Many see the news as evidence of an ongoing environmental disaster. But while “green” has become an all-too-common prefix, meaningful action is scarce. Has the environmental movement failed to win hearts and minds?

Now behavioral scientists are joining environmentalists to address the problem of climate change and human attitudes toward it. Maybe it’s time, they say, to refocus the global-warming debate on solutions rather than causes, to design more “opt out” conservation programs, and maybe to promote a soap opera or two with a green theme.

Later this month, the second annual Behavior, Energy, and Climate Change Conference will convene in Sac­ra­­mento, Calif.

“We have a pretty serious challenge ahead of us,” says Linda Schuck, conference chair and an adviser in the office of the president of the University of California in Oakland. “We need to use all the tools that we have available.”

Experts tend to point to several examples of the kind of effort needed to tackle the climate challenge: the mobilization of an entire society during World War II; the long and sustained effort represented by the cold war; the simultaneous bottom-up and top-down efforts of the civil rights movement; and the decades-long antismoking campaign. Some also point to the adoption and spread of recycling programs in recent decades.

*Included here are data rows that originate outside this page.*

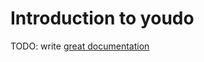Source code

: # Introduction to youdo

TODO: write [great documentation](http://jacobian.org/writing/what-to-write/)
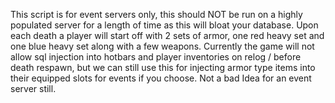 This script is for event servers only, this should NOT be run on a highly populated server for a length of time as this will bloat your database.  Upon each death a player will start off with 2 sets of armor, one red heavy set and one blue heavy set along with a few weapons.  Currently the game will not allow sql injection into hotbars and player inventories on relog / before death respawn, but we can still use this for injecting armor type items into their equipped slots for events if you choose.  Not a bad Idea for an event server still.
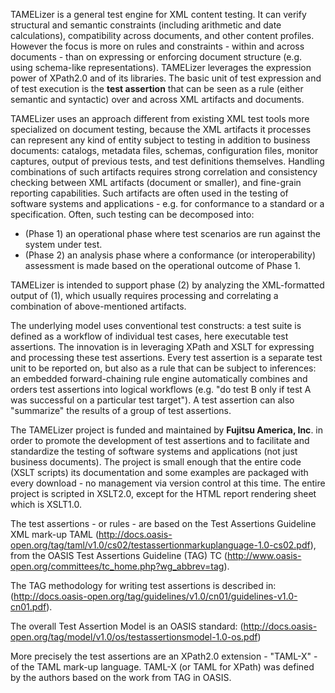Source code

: TAMELizer is a general test engine for XML content testing. It can verify structural and semantic constraints (including arithmetic and date calculations), compatibility across documents, and other content profiles. However the focus is more on rules and constraints - within and across documents - than on expressing or enforcing document structure (e.g. using schema-like representations). TAMELizer leverages the expression power of XPath2.0 and of its libraries. The basic unit of test expression and of test execution is the <b>test assertion</b> that can be seen as a rule (either semantic and syntactic) over and across XML artifacts and documents.

TAMELizer uses an approach different from existing XML test tools more specialized on document testing, because the XML artifacts it processes can represent any kind of entity subject to testing in addition to business documents: catalogs, metadata files, schemas, configuration files, monitor captures, output of previous tests, and test definitions themselves. Handling combinations of such artifacts requires strong correlation and consistency checking between XML artifacts (document or smaller), and fine-grain reporting capabilities. Such artifacts are often used in the testing of software systems and applications - e.g. for conformance to a standard or a specification. Often, such testing can be decomposed into:
<ul><li>(Phase 1) an operational phase where test scenarios are run against the system under test.</li>
<li>(Phase 2) an analysis phase where a conformance (or interoperability) assessment is made based on the operational outcome of Phase 1. </li></ul>
TAMELizer is intended to support phase (2) by analyzing the XML-formatted output of (1), which usually requires processing and correlating a combination of above-mentioned artifacts.

The underlying model uses conventional test constructs: a test suite is defined as a workflow of individual test cases, here executable test assertions. The innovation is in leveraging XPath and XSLT for expressing and processing these test assertions. Every test assertion is a separate test unit to be reported on, but also as a rule that can be subject to inferences: an embedded forward-chaining rule engine automatically combines and orders test assertions into logical workflows (e.g. "do test B only if test A was successful on a particular test target"). A test assertion can also "summarize" the results of a group of test assertions.

The TAMELizer project is funded and maintained by <b>Fujitsu America, Inc</b>. in order to promote the development of test assertions and to facilitate and standardize the testing of software systems and applications (not just business documents).  The project is small enough that the entire code (XSLT scripts) its documentation and some examples are packaged with every download - no management via version control at this time. The entire project is scripted in XSLT2.0, except for the HTML report rendering sheet which is XSLT1.0.

The test assertions - or rules - are based on the Test Assertions Guideline XML mark-up TAML (http://docs.oasis-open.org/tag/taml/v1.0/cs02/testassertionmarkuplanguage-1.0-cs02.pdf), from the OASIS Test Assertions Guideline (TAG) TC (http://www.oasis-open.org/committees/tc_home.php?wg_abbrev=tag).

The TAG methodology for writing test assertions is described in:
(http://docs.oasis-open.org/tag/guidelines/v1.0/cn01/guidelines-v1.0-cn01.pdf).

The overall Test Assertion Model is an OASIS standard:
(http://docs.oasis-open.org/tag/model/v1.0/os/testassertionsmodel-1.0-os.pdf)

More precisely the test assertions are an XPath2.0 extension - "TAML-X" - of the TAML mark-up language. TAML-X (or TAML for XPath) was defined by the authors based on the work from TAG in OASIS.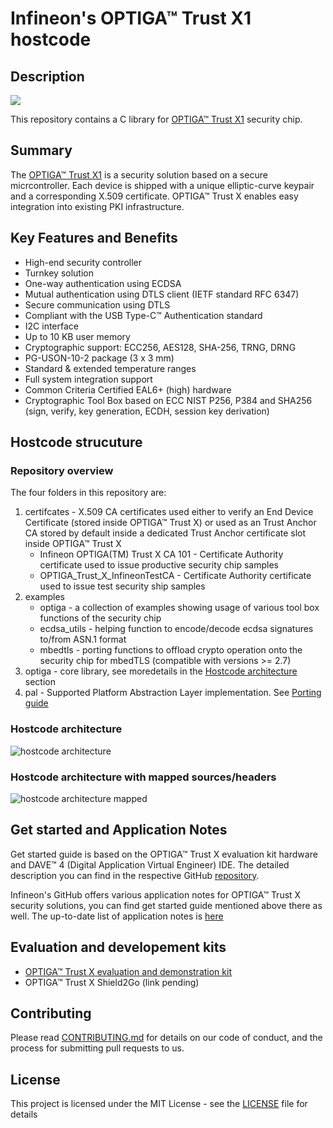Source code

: # Infineon's OPTIGA&trade; Trust X1 hostcode

## Description

<img src="https://github.com/Infineon/Assets/blob/master/Pictures/OPTIGA-Trust-X.png">

This repository contains a C library for [OPTIGA™ Trust X1](www.infineon.com/optiga-trust-x) security chip.

## Summary
The [OPTIGA™ Trust X1](https://www.infineon.com/dgdl/Infineon-DPS310-DS-v01_00-EN.pdf) is a security solution based on a secure micrcontroller. Each device is shipped with a unique elliptic-curve keypair and a corresponding X.509 certificate. OPTIGA™ Trust X enables easy integration into existing PKI infrastructure.

## Key Features and Benefits
* High-end security controller
* Turnkey solution
* One-way authentication using ECDSA
* Mutual authentication using DTLS client (IETF standard RFC 6347)
* Secure communication using DTLS
* Compliant with the USB Type-C™ Authentication standard
* I2C interface
* Up to 10 KB user memory
* Cryptographic support: ECC256, AES128, SHA-256, TRNG, DRNG
* PG-USON-10-2 package (3 x 3 mm)
* Standard & extended temperature ranges
* Full system integration support
* Common Criteria Certified EAL6+ (high) hardware
* Cryptographic Tool Box based on ECC NIST P256, P384 and SHA256 (sign, verify, key generation, ECDH, session key derivation)   

## Hostcode strucuture
### Repository overview
The four folders in this repository are: 
1) certifcates - X.509 CA certificates used either to verify an End Device Certificate (stored inside OPTIGA™ Trust X) or used as an Trust Anchor CA stored by default inside a dedicated Trust Anchor certificate slot inside OPTIGA™ Trust X
    * Infineon OPTIGA(TM) Trust X CA 101 - Certificate Authority certificate used to issue productive security chip samples
    * OPTIGA_Trust_X_InfineonTestCA - Certificate Authority certificate used to issue test security ship samples
2) examples
    * optiga - a collection of examples showing usage of various tool box functions of the security chip
    * ecdsa_utils - helping function to encode/decode ecdsa signatures to/from ASN.1 format
    * mbedtls - porting functions to offload crypto operation onto the security chip for mbedTLS (compatible with versions >= 2.7)
3) optiga - core library, see moredetails in the [Hostcode architecture](#hostcode_architecture) section
4) pal - Supported Platform Abstraction Layer implementation. See [Porting guide](#porting_guide)

### <a name="hostcode_architecture"></a>Hostcode architecture
![hostcode architecture](https://raw.githubusercontent.com/Infineon/Assets/master/Pictures/optiga_trust_x_stack_generic.jpg)

### Hostcode architecture with mapped sources/headers
![hostcode architecture mapped](https://raw.githubusercontent.com/Infineon/Assets/master/Pictures/optiga_trust_x_stack_generic_mapped.jpg)

## Get started and Application Notes
Get started guide is based on the OPTIGA™ Trust X evaluation kit hardware and DAVE™ 4 (Digital Application Virtual Engineer) IDE. The detailed description you can find in the respective GitHub [repository](https://github.com/Infineon/getstarted-optiga-trust-x).

Infineon's GitHub offers various application notes for OPTIGA™ Trust X security solutions, you can find get started guide mentioned above there as well. The up-to-date list of application notes is [here](https://github.com/Infineon/appnotes-optiga-trust-x)

## Evaluation and developement kits
* [OPTIGA™ Trust X evaluation and demonstration kit](https://www.infineon.com/cms/en/product/evaluation-boards/optiga-trust-x-eval-kit/)
* OPTIGA™ Trust X Shield2Go (link pending)

## Contributing

Please read [CONTRIBUTING.md](CONTRIBUTING.md) for details on our code of conduct, and the process for submitting pull requests to us.

## License
This project is licensed under the MIT License - see the [LICENSE](LICENSE) file for details
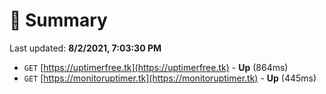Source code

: # 📖 Summary
Last updated: **8/2/2021, 7:03:30 PM**

- `GET` [https://uptimerfree.tk](https://uptimerfree.tk) - **Up** (864ms)
- `GET` [https://monitoruptimer.tk](https://monitoruptimer.tk) - **Up** (445ms)
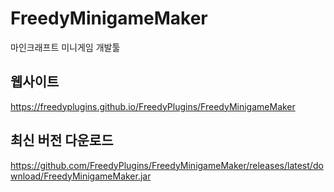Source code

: # FreedyMinigameMaker
마인크래프트 미니게임 개발툴

## 웹사이트
https://freedyplugins.github.io/FreedyPlugins/FreedyMinigameMaker

## 최신 버전 다운로드 
https://github.com/FreedyPlugins/FreedyMinigameMaker/releases/latest/download/FreedyMinigameMaker.jar
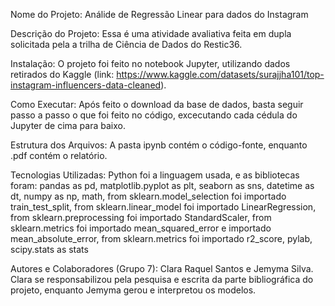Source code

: Nome do Projeto: Análide de Regressão Linear para dados do Instagram

Descrição do Projeto: Essa é uma atividade avaliativa feita em dupla solicitada pela a trilha de Ciência de Dados do Restic36. 

Instalação: O projeto foi feito no notebook Jupyter, utilizando dados retirados do Kaggle (link: https://www.kaggle.com/datasets/surajjha101/top-instagram-influencers-data-cleaned).

Como Executar: Após feito o download da base de dados, basta seguir passo a passo o que foi feito no código, excecutando cada cédula do Jupyter de cima para baixo.

Estrutura dos Arquivos:  A pasta ipynb contém o código-fonte, enquanto .pdf contém o relatório.

Tecnologias Utilizadas: Python foi a linguagem usada, e as bibliotecas foram:
pandas as pd, 
matplotlib.pyplot as plt,
seaborn as sns,
datetime as dt,
numpy as np,
math,
from sklearn.model_selection foi importado train_test_split,
from sklearn.linear_model foi importado LinearRegression,
from sklearn.preprocessing foi importado StandardScaler,
from sklearn.metrics foi importado mean_squared_error e importado mean_absolute_error,
from sklearn.metrics foi importado r2_score,
pylab,
scipy.stats as stats   

Autores e Colaboradores (Grupo 7): Clara Raquel Santos e Jemyma Silva. Clara se responsabilizou pela pesquisa e escrita da parte bibliográfica do projeto, enquanto Jemyma gerou e interpretou os modelos.
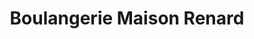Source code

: ---
title: "Boulangerie Maison Renard"
url: /saint-yrieix-la-perche/boulangerie-maison-renard/
shop: boulangerie
---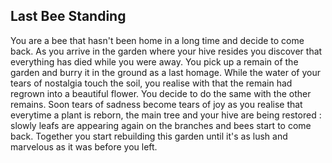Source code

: ## Last Bee Standing

You are a bee that hasn't been home in a long time and decide to come back. As you arrive in the garden where your hive resides
you discover that everything has died while you were away. You pick up a remain of the garden and burry it in the ground as a last homage. While the water of your tears of nostalgia touch the soil, you realise with that the remain had regrown into a beautiful flower. You decide to do the same with the other remains. Soon tears of sadness become tears of joy as you realise that everytime a plant is reborn, the main tree and your hive are being restored : slowly leafs are appearing again on the branches and bees start to come back. Together you start rebuilding this garden until it's as lush and marvelous as it was before you left.
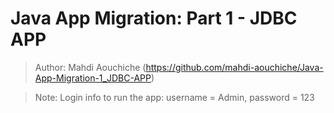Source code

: # Java App Migration: Part 1 - JDBC APP

>Author: Mahdi Aouchiche (<https://github.com/mahdi-aouchiche/Java-App-Migration-1_JDBC-APP>)

>Note: Login info to run the app: username = Admin, password = 123 
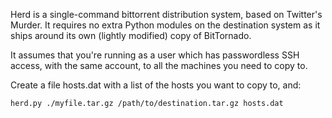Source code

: Herd is a single-command bittorrent distribution system, based on Twitter's Murder.
It requires no extra Python modules on the destination system as it ships around
its own (lightly modified) copy of BitTornado.

It assumes that you're running as a user which has passwordless SSH access,
with the same account, to all the machines you need to copy to.

Create a file hosts.dat with a list of the hosts you want to copy to, and:

    herd.py ./myfile.tar.gz /path/to/destination.tar.gz hosts.dat
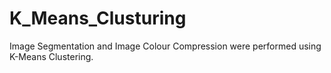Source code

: # K_Means_Clusturing
Image Segmentation and Image Colour Compression were performed using K-Means Clustering.
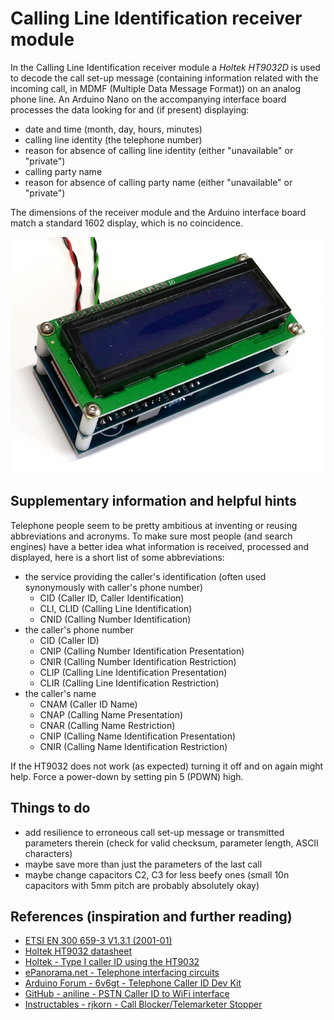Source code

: # Calling Line Identification receiver module

In the Calling Line Identification receiver module a _Holtek HT9032D_ is used to decode the call set-up message (containing information related with the incoming call, in MDMF (Multiple Data Message Format)) on an analog phone line. An Arduino Nano on the accompanying interface board processes the data looking for and (if present) displaying:

- date and time (month, day, hours, minutes)
- calling line identity (the telephone number)
- reason for absence of calling line identity (either "unavailable" or "private")
- calling party name
- reason for absence of calling party name (either "unavailable" or "private")

The dimensions of the receiver module and the Arduino interface board match a standard 1602 display, which is no coincidence.

![test-setup](Photos/test-setup.jpg)


## Supplementary information and helpful hints

Telephone people seem to be pretty ambitious at inventing or reusing abbreviations and acronyms. To make sure most people (and search engines) have a better idea what information is received, processed and displayed, here is a short list of some abbreviations:

- the service providing the caller's identification (often used synonymously with caller's phone number)
  - CID (Caller ID, Caller Identification)
  - CLI, CLID (Calling Line Identification)
  - CNID (Calling Number Identification)
- the caller's phone number
  - CID (Caller ID)
  - CNIP (Calling Number Identification Presentation)
  - CNIR (Calling Number Identification Restriction)
  - CLIP (Calling Line Identification Presentation)
  - CLIR (Calling Line Identification Restriction)
- the caller's name
  - CNAM (Caller ID Name)
  - CNAP (Calling Name Presentation)
  - CNAR (Calling Name Restriction)
  - CNIP (Calling Name Identification Presentation)
  - CNIR (Calling Name Identification Restriction)

If the HT9032 does not work (as expected) turning it off and on again might help. Force a power-down by setting pin 5 (PDWN) high.


## Things to do

- add resilience to erroneous call set-up message or transmitted parameters therein (check for valid checksum, parameter length, ASCII characters)
- maybe save more than just the parameters of the last call
- maybe change capacitors C2, C3 for less beefy ones (small 10n capacitors with 5mm pitch are probably absolutely okay)


## References (inspiration and further reading)

- [ETSI EN 300 659-3 V1.3.1 (2001-01)](http://www.etsi.org/deliver/etsi_en/300600_300699/30065903/01.03.01_60/en_30065903v010301p.pdf)
- [Holtek HT9032 datasheet](https://www.holtek.com/documents/10179/116711/HT9032C_Dv170.pdf)
- [Holtek - Type I caller ID using the HT9032](https://web.archive.org/web/20130616010406/http://www.holtek.com/English/tech/appnote/comm/pdf/ha0053e.pdf)
- [ePanorama.net - Telephone interfacing circuits](https://www.epanorama.net/circuits/teleinterface.html)
- [Arduino Forum - 6v6gt - Telephone Caller ID Dev Kit](https://forum.arduino.cc/index.php?topic=642458.0)
- [GitHub - aniline - PSTN Caller ID to WiFi interface](https://github.com/aniline/wifi_pstn_cid)
- [Instructables - rjkorn - Call Blocker/Telemarketer Stopper](https://www.instructables.com/Call-Blocker-Telemarkter-Stopper/)
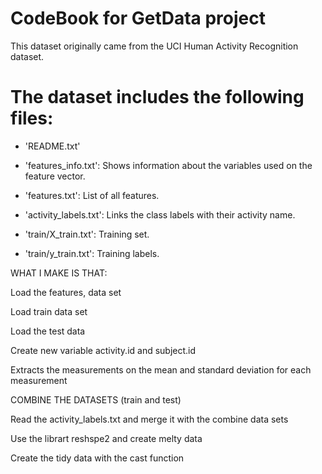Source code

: CodeBook for GetData project
=========================================

This dataset originally came from the UCI Human Activity Recognition dataset.

The dataset includes the following files:
=========================================

- 'README.txt'

- 'features_info.txt': Shows information about the variables used on the feature vector.

- 'features.txt': List of all features.

- 'activity_labels.txt': Links the class labels with their activity name.

- 'train/X_train.txt': Training set.

- 'train/y_train.txt': Training labels.


WHAT I MAKE IS THAT:

Load the features, data set

Load train data set

Load the test data

Create new variable activity.id and subject.id

Extracts the measurements on the mean and standard deviation for each measurement

COMBINE THE DATASETS (train and test)

Read the activity_labels.txt and merge it with the combine data sets

Use the librart reshspe2 and create melty data

Create the tidy data with the cast function
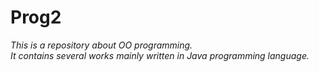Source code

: # Prog2
_This is a repository about OO programming._<br />
_It contains several works mainly written in Java programming language._
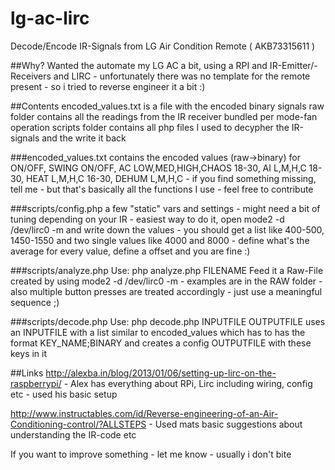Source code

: # lg-ac-lirc
Decode/Encode IR-Signals from LG Air Condition Remote ( AKB73315611 )

##Why?
Wanted the automate my LG AC a bit, using a RPI and IR-Emitter/-Receivers and LIRC - unfortunately there was no template for the remote present - so i tried to reverse engineer it a bit :)

##Contents
encoded_values.txt is a file with the encoded binary signals 
raw folder contains all the readings from the IR receiver bundled per mode-fan operation
scripts folder contains all php files I used to decypher the IR-signals and the write it back

###encoded_values.txt
contains the encoded values (raw->binary) for ON/OFF, SWING ON/OFF, AC LOW,MED,HIGH,CHAOS 18-30, AI L,M,H,C 18-30, HEAT L,M,H,C 16-30, DEHUM L,M,H,C - if you find something missing, tell me - but that's basically all the functions I use - feel free to contribute

###scripts/config.php
a few "static" vars and settings - might need a bit of tuning depending on your IR - easiest way to do it, open mode2 -d /dev/lirc0 -m and write down the values - you should get a list like 400-500, 1450-1550 and two single values like 4000 and 8000 - define what's the average for every value, define a offset and you are fine :)

###scripts/analyze.php
Use: php analyze.php FILENAME
Feed it a Raw-File created by using mode2 -d /dev/lirc0 -m - examples are in the RAW folder - also multiple button presses are treated accordingly - just use a meaningful sequence ;)

###scripts/decode.php
Use: php decode.php INPUTFILE OUTPUTFILE
uses an INPUTFILE with a list similar to encoded_values which has to has the format KEY_NAME;BINARY and creates a config OUTPUTFILE with these keys in it


##Links
http://alexba.in/blog/2013/01/06/setting-up-lirc-on-the-raspberrypi/ - Alex has everything about RPi, Lirc including wiring, config etc - used his basic setup

http://www.instructables.com/id/Reverse-engineering-of-an-Air-Conditioning-control/?ALLSTEPS - Used mats basic suggestions about understanding the IR-code etc

If you want to improve something - let me know - usually i don't bite
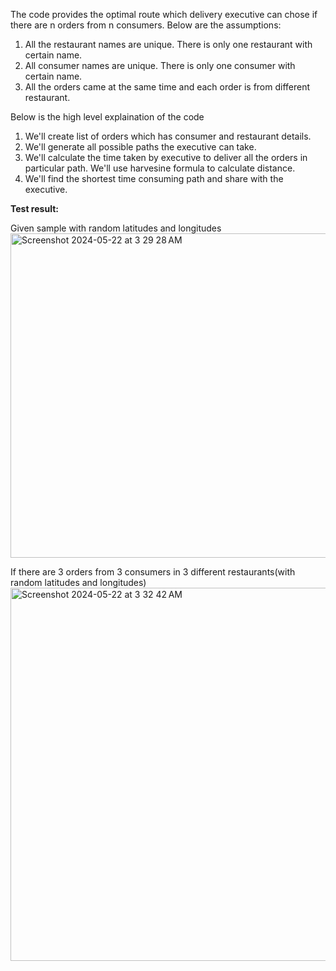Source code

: The code provides the optimal route which delivery executive can chose if there are n orders from n consumers.
Below are the assumptions:
1. All the restaurant names are unique. There is only one restaurant with certain name.
2. All consumer names are unique. There is only one consumer with certain name.
3. All the orders came at the same time and each order is from different restaurant.



Below is the high level explaination of the code
1. We'll create list of orders which has consumer and restaurant details.
2. We'll generate all possible paths the executive can take.
3. We'll calculate the time taken by executive to deliver all the orders in particular path. We'll use harvesine formula to calculate distance.
4. We'll find the shortest time consuming path and share with the executive.

**Test result:**

Given sample with random latitudes and longitudes
<img width="519" alt="Screenshot 2024-05-22 at 3 29 28 AM" src="https://github.com/praveen-lpk/BestRouteProblem/assets/59311248/eb0e8400-8fdb-42ab-bf24-c57c2e889dee">

If there are 3 orders from 3 consumers in 3 different restaurants(with random latitudes and longitudes)
<img width="597" alt="Screenshot 2024-05-22 at 3 32 42 AM" src="https://github.com/praveen-lpk/BestRouteProblem/assets/59311248/3df02a2d-6cd4-40ab-a7e8-cf4ba44e9d59">

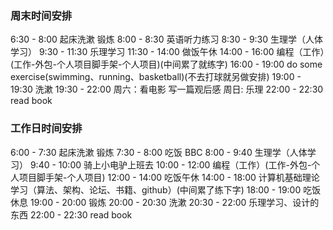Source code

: ### 周末时间安排
6:30 - 8:00 起床洗漱 锻炼
8:00 - 8:30 英语听力练习
8:30 - 9:30 生理学（人体学习）
9:30 - 11:30 乐理学习
11:30 - 14:00 做饭午休
14:00 - 16:00 编程（工作）(工作-外包-个人项目脚手架-个人项目)(中间累了就练字) 
16:00 - 19:00 do some exercise(swimming、running、basketball)(不去打球就另做安排) 
19:00 - 19:30 洗漱
19:30 - 22:00 周六：看电影  写一篇观后感 周日: 乐理 
22:00 - 22:30 read book 


### 工作日时间安排
6:00 - 7:30 起床洗漱 锻炼
7:30 - 8:00 吃饭 BBC
8:00 - 9:40 生理学（人体学习）
9:40 - 10:00 骑上小电驴上班去
10:00 - 12:00 编程（工作）(工作-外包-个人项目脚手架-个人项目)
12:00 - 14:00 吃饭午休
14:00 - 18:00 计算机基础理论学习（算法、架构、论坛、书籍、github）(中间累了练下字)
18:00 - 19:00 吃饭休息
19:00 - 20:00 锻炼 
20:00 - 20:30 洗漱
20:30 - 22:00 乐理学习、设计的东西 
22:00 - 22:30 read book 

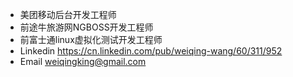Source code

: + 美团移动后台开发工程师
+ 前途牛旅游网NGBOSS开发工程师
+ 前富士通linux虚拟化测试开发工程师
+ Linkedin https://cn.linkedin.com/pub/weiqing-wang/60/311/952
+ Email weiqingking@gmail.com

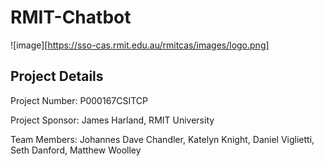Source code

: # RMIT-Chatbot

![image][https://sso-cas.rmit.edu.au/rmitcas/images/logo.png]

## Project Details
Project Number: P000167CSITCP

Project Sponsor: James Harland, RMIT University

Team Members: Johannes Dave Chandler, Katelyn Knight, Daniel Viglietti, Seth Danford, Matthew Woolley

The good news: Humanity can, and has, altered its behavior en masse before. The not-so-good news: The current climate challenge is unprecedented.

“Humanity has never experienced a situation in which the entire world is placed at risk because of human activities,” says Bob Doppelt, director of the Climate Leadership Initiative at the University of Oregon, Eugene, and author of “The Power of Sustainable Thinking.” “Humans are basically in charge of the climate, and we’re not doing a very good job.” Meeting the challenge calls for changing the way we think, he says. To do this, policymakers need to understand how people change their minds, and determine where people’s thought is along the continuum that leads to meaningful action.

Invested in the status quo, people begin their journey by not caring to change – or not wanting to, Mr. Doppelt says. As the necessity for change sinks in, they begin deliberating. During this second phase, helping people understand the cost-benefit ratio is critical, he says. If benefits don’t outweigh costs by 2 to 1, people generally don’t commit to change. (People aren’t convinced of this ratio now, he says.) In this phase, information goes a long way.